What you need to do:
In the passage on the Sarasota city elections, copy word for word everything from "Their departure means" down to "could be elected.".

Reading text:

When the March 8 city elections results are tallied, the makeup of the Sarasota City Commission could change radically. Of three seats to be determined, only one incumbent, Commissioner Dick Clapp, is seeking re-election.
Mayor Kelly Kirschner and Vice Mayor Fredd Atkins will not run again in their districts.
Their departure means two strong neighborhood advocates will be replaced, and in their place some pro-growth and pro-business candidates could be elected.
In addition, Clapp’s opponent, Paul Caragiulo, is a small-business owner who is promising to bring a business owner’s mentality to City Hall, if elected.
In District 3, Kirschner’s district, candidates Diana Hamilton and Shannon Snyder have both been active in their respective neighborhoods, but both have vowed to encourage growth as a way to right the flagging economy.
“I’ll talk to anyone who wants to develop in Sarasota,” Snyder has said.
It’s possible the new commission could lose some of the recent fervor in redeveloping Newtown and North Sarasota.

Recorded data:
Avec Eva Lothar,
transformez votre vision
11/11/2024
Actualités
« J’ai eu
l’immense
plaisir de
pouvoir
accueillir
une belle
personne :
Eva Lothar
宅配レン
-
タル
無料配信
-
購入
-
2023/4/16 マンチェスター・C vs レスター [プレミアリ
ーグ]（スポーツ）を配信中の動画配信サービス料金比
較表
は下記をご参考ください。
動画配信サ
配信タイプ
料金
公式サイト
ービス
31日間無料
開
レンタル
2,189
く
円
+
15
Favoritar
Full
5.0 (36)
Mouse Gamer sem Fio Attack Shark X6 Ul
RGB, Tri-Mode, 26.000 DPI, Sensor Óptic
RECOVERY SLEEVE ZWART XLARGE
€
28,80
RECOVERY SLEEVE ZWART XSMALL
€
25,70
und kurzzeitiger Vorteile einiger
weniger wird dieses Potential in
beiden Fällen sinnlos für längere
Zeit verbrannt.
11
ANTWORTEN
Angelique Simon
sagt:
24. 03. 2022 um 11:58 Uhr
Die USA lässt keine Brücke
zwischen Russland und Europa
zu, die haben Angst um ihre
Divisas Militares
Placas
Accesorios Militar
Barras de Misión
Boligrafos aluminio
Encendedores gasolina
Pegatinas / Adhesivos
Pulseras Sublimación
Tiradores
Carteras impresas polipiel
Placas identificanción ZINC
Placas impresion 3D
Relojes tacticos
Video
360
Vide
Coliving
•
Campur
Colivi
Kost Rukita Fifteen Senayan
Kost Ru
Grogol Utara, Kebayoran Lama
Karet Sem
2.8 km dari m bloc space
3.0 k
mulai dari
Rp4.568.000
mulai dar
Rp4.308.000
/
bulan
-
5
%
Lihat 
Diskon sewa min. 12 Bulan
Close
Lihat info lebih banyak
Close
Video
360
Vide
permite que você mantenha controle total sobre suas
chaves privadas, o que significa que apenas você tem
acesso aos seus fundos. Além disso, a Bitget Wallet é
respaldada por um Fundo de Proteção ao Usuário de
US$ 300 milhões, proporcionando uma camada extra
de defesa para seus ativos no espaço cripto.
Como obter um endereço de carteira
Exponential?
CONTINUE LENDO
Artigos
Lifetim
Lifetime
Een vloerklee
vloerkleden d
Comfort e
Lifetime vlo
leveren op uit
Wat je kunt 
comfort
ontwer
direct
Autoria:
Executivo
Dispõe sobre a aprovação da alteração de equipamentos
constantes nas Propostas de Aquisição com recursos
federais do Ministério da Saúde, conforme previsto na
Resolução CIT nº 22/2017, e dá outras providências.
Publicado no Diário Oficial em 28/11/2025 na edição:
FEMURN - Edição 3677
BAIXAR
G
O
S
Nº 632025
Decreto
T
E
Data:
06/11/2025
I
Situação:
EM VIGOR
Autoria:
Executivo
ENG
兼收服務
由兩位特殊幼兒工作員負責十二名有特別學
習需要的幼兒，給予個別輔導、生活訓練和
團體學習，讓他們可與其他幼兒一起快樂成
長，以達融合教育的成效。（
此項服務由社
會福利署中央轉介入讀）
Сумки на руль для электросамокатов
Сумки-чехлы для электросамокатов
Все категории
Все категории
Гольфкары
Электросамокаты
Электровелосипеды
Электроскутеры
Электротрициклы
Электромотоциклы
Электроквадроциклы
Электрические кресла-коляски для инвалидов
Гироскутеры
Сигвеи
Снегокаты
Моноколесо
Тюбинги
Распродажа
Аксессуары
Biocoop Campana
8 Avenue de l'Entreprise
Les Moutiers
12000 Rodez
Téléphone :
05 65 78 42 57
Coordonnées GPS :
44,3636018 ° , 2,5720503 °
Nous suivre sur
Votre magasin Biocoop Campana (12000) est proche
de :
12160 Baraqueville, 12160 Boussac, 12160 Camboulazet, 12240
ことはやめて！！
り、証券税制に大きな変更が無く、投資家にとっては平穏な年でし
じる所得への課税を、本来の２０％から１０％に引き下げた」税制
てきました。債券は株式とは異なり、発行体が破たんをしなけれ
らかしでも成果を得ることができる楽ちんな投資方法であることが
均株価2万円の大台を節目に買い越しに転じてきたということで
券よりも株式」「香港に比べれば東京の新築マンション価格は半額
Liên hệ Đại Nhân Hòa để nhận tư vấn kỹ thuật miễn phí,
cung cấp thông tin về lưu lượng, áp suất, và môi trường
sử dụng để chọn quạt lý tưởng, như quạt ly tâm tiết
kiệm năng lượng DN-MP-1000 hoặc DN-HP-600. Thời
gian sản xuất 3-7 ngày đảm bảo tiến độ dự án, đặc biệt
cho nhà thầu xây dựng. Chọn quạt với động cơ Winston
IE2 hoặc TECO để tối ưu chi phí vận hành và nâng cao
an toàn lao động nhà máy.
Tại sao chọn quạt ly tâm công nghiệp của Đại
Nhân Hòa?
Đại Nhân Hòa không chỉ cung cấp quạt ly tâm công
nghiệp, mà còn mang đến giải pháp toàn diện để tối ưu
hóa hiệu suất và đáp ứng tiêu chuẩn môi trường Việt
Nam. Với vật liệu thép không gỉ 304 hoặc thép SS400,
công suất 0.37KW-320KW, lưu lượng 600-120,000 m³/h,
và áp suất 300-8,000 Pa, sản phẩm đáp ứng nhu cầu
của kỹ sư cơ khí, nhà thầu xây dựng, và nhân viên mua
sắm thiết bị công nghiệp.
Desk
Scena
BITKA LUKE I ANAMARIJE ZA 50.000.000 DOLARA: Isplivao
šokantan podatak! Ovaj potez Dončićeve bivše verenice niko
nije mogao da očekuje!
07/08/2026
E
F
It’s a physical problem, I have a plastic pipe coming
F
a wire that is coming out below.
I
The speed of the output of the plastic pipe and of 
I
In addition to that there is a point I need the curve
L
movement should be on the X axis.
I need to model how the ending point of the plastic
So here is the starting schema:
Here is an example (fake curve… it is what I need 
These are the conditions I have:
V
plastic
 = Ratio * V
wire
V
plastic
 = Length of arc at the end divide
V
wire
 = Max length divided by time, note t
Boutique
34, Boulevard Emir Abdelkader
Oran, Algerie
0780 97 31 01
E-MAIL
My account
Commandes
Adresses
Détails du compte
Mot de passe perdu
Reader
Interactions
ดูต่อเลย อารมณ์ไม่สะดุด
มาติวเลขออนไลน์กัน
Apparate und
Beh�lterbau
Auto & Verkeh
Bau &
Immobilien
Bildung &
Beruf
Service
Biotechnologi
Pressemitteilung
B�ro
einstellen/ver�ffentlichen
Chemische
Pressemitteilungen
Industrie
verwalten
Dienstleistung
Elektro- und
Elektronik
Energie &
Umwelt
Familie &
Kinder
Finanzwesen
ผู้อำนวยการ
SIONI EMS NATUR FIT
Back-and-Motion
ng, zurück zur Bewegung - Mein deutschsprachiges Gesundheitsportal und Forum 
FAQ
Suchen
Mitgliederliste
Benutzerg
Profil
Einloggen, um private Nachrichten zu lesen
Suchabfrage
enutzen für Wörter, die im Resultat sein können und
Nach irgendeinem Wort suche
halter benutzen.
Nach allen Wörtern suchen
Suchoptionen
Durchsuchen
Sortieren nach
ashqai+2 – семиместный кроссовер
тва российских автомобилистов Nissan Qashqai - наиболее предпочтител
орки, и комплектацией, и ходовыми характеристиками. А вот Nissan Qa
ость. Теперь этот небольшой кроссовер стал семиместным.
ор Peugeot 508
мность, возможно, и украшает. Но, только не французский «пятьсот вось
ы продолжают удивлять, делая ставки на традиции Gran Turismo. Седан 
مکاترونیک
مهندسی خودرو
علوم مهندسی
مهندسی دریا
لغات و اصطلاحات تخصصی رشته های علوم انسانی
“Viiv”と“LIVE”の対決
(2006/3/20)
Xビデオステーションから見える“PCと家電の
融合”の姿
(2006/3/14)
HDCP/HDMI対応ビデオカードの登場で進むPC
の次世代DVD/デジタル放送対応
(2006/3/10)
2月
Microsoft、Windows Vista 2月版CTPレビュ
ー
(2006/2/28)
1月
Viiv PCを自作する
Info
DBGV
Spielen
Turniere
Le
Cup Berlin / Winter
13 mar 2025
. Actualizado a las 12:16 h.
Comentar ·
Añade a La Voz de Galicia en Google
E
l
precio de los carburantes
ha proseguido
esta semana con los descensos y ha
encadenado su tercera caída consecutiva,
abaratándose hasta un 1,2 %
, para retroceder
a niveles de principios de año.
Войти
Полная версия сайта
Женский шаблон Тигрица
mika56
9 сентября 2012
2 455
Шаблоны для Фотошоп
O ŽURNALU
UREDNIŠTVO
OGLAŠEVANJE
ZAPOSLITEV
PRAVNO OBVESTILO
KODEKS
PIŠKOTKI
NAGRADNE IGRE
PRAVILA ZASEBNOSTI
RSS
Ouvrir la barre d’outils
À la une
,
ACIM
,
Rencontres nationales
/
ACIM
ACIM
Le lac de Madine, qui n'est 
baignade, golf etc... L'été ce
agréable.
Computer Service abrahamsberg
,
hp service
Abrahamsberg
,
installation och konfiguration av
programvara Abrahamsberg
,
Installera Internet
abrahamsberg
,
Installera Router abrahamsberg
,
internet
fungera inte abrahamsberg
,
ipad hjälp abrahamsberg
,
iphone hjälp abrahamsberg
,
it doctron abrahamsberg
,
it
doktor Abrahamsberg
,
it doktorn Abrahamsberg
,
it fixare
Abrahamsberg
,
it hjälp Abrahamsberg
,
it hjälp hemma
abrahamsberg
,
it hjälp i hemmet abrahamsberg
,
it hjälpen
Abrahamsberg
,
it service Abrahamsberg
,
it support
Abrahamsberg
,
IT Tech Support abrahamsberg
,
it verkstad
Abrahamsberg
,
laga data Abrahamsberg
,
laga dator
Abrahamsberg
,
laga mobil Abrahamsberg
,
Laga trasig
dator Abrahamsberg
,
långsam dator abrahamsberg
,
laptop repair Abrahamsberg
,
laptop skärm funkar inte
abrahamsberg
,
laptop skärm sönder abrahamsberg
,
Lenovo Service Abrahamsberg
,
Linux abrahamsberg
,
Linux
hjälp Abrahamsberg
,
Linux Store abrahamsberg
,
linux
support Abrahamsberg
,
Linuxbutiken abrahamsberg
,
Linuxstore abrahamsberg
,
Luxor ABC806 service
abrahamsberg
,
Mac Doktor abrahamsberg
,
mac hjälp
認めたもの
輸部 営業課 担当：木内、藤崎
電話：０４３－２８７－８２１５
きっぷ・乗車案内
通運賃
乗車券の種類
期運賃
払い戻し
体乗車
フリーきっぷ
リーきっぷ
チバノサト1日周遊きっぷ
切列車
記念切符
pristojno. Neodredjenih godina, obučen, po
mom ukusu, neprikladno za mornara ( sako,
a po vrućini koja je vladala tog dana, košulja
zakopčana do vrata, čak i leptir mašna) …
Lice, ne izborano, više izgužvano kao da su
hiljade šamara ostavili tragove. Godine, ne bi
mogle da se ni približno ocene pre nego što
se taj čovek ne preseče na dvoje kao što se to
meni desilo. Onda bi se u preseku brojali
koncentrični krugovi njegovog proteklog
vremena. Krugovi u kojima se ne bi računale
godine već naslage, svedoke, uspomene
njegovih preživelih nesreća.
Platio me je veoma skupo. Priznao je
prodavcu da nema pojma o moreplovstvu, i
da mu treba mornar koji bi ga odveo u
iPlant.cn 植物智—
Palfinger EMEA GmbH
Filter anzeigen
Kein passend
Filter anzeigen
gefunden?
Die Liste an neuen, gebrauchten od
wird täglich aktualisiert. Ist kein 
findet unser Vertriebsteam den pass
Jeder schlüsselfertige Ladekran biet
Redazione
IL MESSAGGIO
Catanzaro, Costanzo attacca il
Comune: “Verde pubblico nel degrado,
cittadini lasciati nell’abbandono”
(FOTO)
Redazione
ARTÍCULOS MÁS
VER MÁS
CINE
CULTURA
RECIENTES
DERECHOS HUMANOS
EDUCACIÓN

Reply:
Their departure means two strong neighborhood advocates will be replaced, and in their place some pro-growth and pro-business candidates could be elected.